What you are asked to do: In the data beneath this task, how many lines contain "relative"? Answer with the number only.
Segment Start: Data section
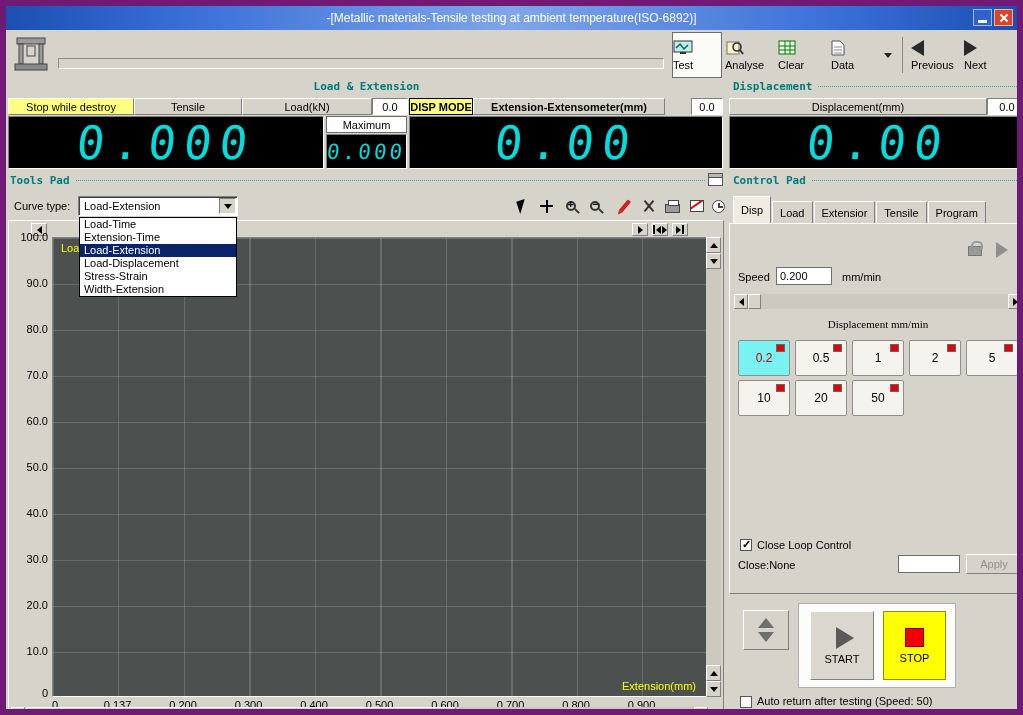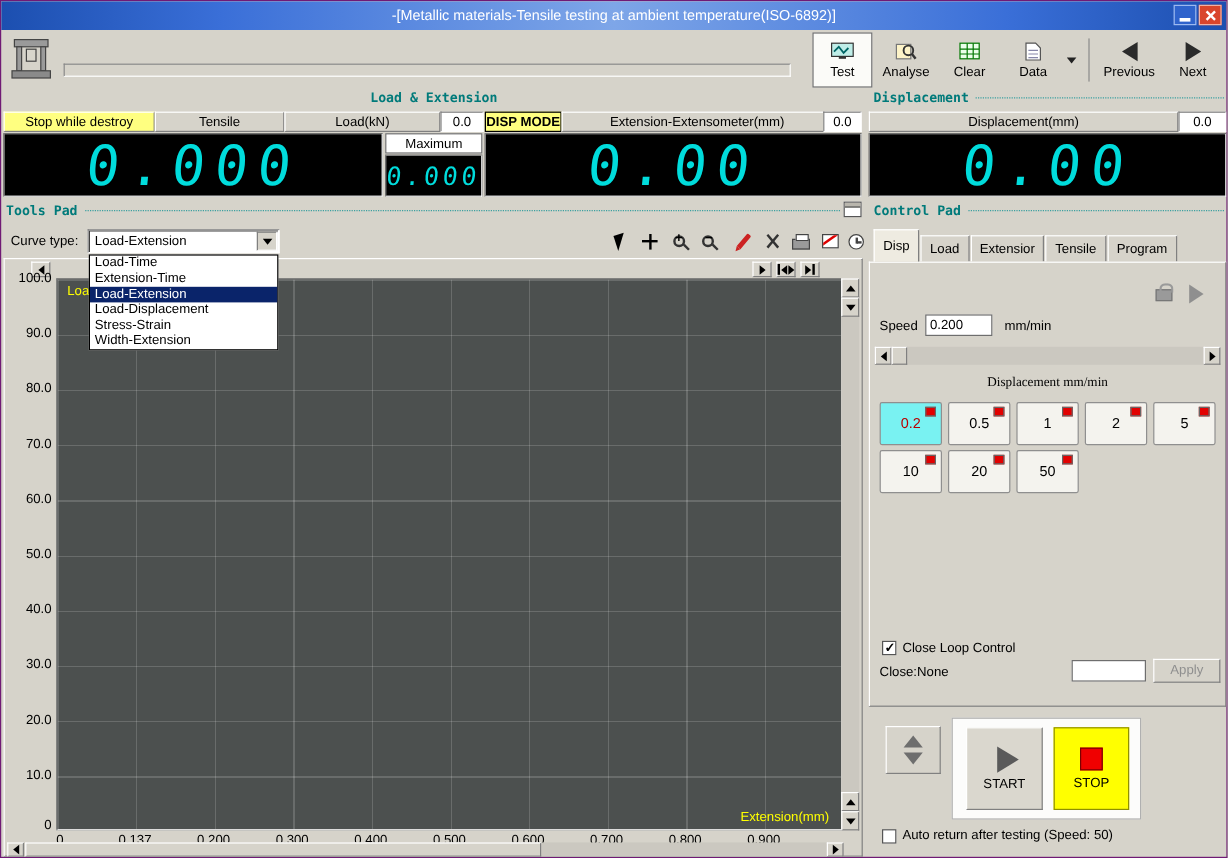--- a/index.html
+++ b/index.html
@@ -5,7 +5,7 @@
   * { box-sizing: border-box; }
   html,body { margin:0; padding:0; }
   body { font-family:"Liberation Sans", sans-serif; font-size:11px; color:#000; background:#7f7f7f; }
-  .window { position:relative; width:1023px; height:715px; background:#d6d3ca; border:1px solid #701a75; overflow:hidden; }
+  .window { position:relative; width:1023px; height:715px; background:#d6d3ca; border:6px solid #701a75; overflow:hidden; }
 
   
   .titlebar { position:absolute; left:0; top:0; width:100%; height:24px;

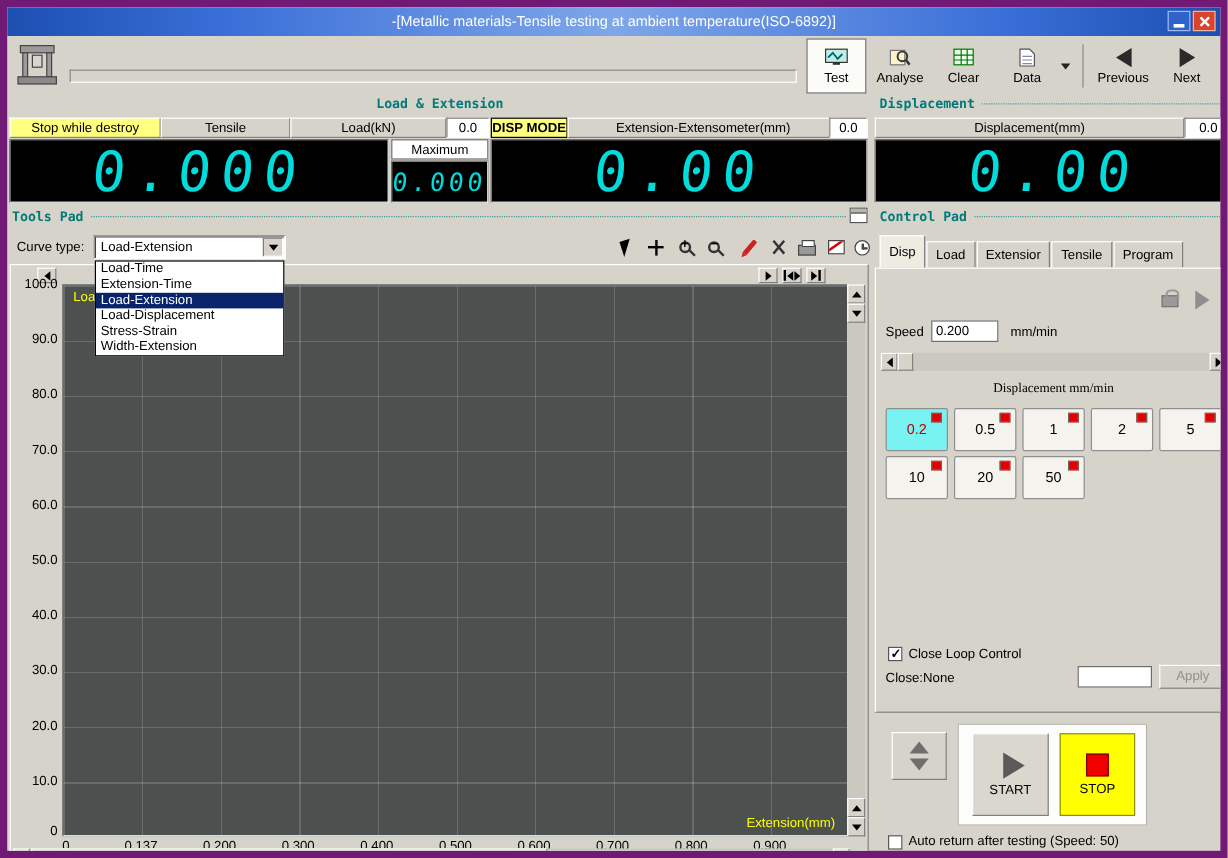--- a/index.html
+++ b/index.html
@@ -27,7 +27,7 @@
   .menu-strip { position:absolute; left:52px; top:52px; width:606px; height:11px; background:#d6d3ca;
     border:1px solid; border-color:#8a8a8a #ffffff #ffffff #8a8a8a; }
   .main-toolbar { position:absolute; right:3px; top:26px; height:46px; display:flex; align-items:stretch; gap:3px; }
-  .tool { width:50px; display:flex; flex-direction:column; align-items:center; justify-content:center; gap:3px; font-size:11px; background:transparent; }
+  .tool { width:50px; display:flex; flex-direction:column; justify-content:center; gap:3px; font-size:11px; background:transparent; }
   .tool.selected { border:1px solid #6e6e6e; background:#fbfbf8; }
   .tool-data-wrap { display:flex; align-items:stretch; }
   .drop-zone { width:13px; display:flex; align-items:center; justify-content:center; }

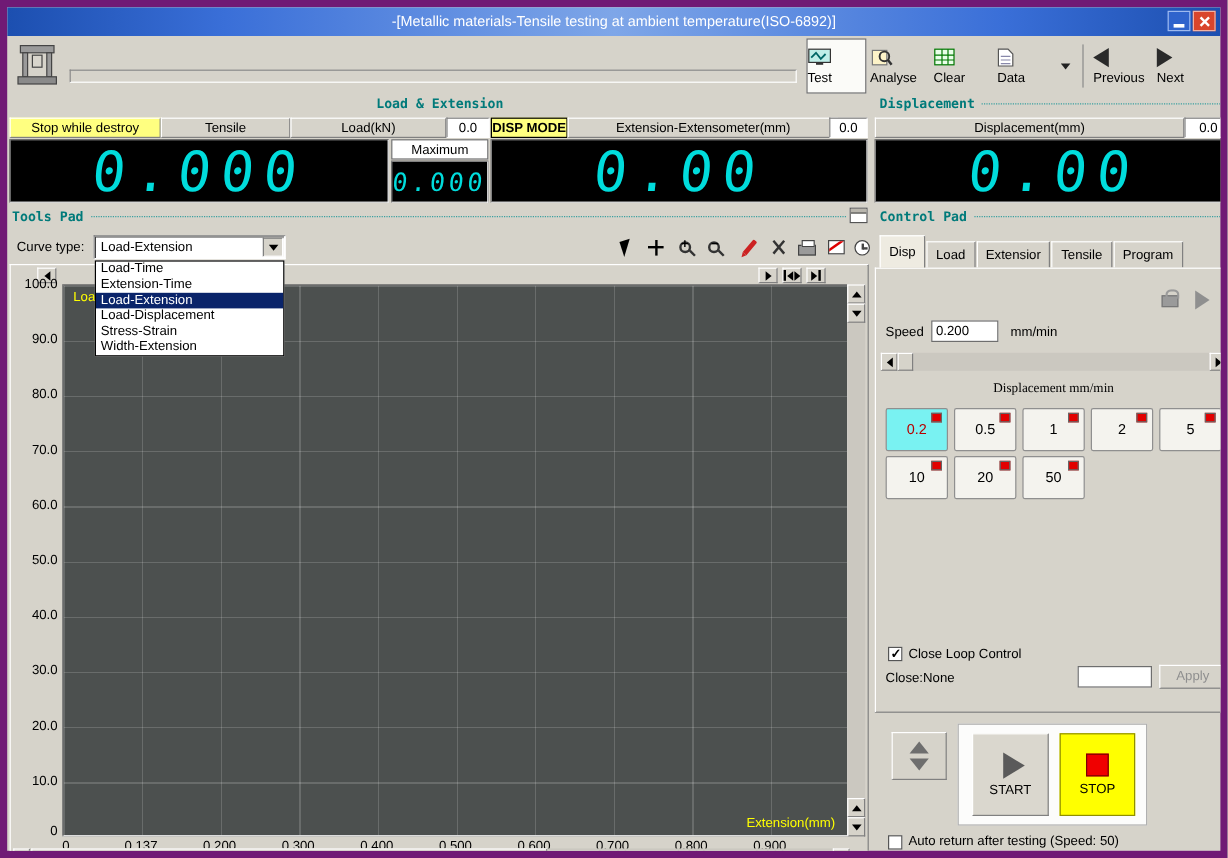--- a/index.html
+++ b/index.html
@@ -274,7 +274,7 @@
   <div class="hcell outlined" style="left:403px; width:64px;">
       <span>DISP MODE</span>
     </div>
-  <div class="hcell" style="left:467px; width:226px;">
+  <div class="hcell" style="left:467px; width:192px;font-weight:bold;">
       <span>Extension-Extensometer(mm)</span>
     </div>
   <div class="hcell white" style="left:685px; width:32px;">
Segment End: Data section
Output of the task: 2